**ASSIGNMENT:** Copy out the text of every row below, line for line and unchanged, leaving the pictures out.

**EXTRACTED INFORMATION:**

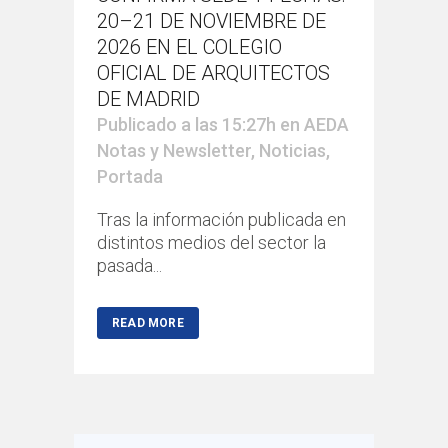
20–21 DE NOVIEMBRE DE
2026 EN EL COLEGIO
OFICIAL DE ARQUITECTOS
DE MADRID
Publicado a las 15:27h
en
AEDA
Notas y Newsletter
,
Noticias
,
Portada
Tras la información publicada en
distintos medios del sector la
pasada...
READ MORE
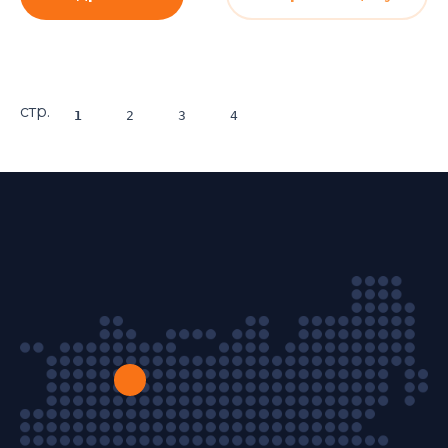
стр.
1
2
3
4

**EXERCISE RESPONSE:**
20–21 DE NOVIEMBRE DE
2026 EN EL COLEGIO
OFICIAL DE ARQUITECTOS
DE MADRID
Publicado a las 15:27h
en
AEDA
Notas y Newsletter
,
Noticias
,
Portada
Tras la información publicada en
distintos medios del sector la
pasada...
READ MORE
стр.
1
2
3
4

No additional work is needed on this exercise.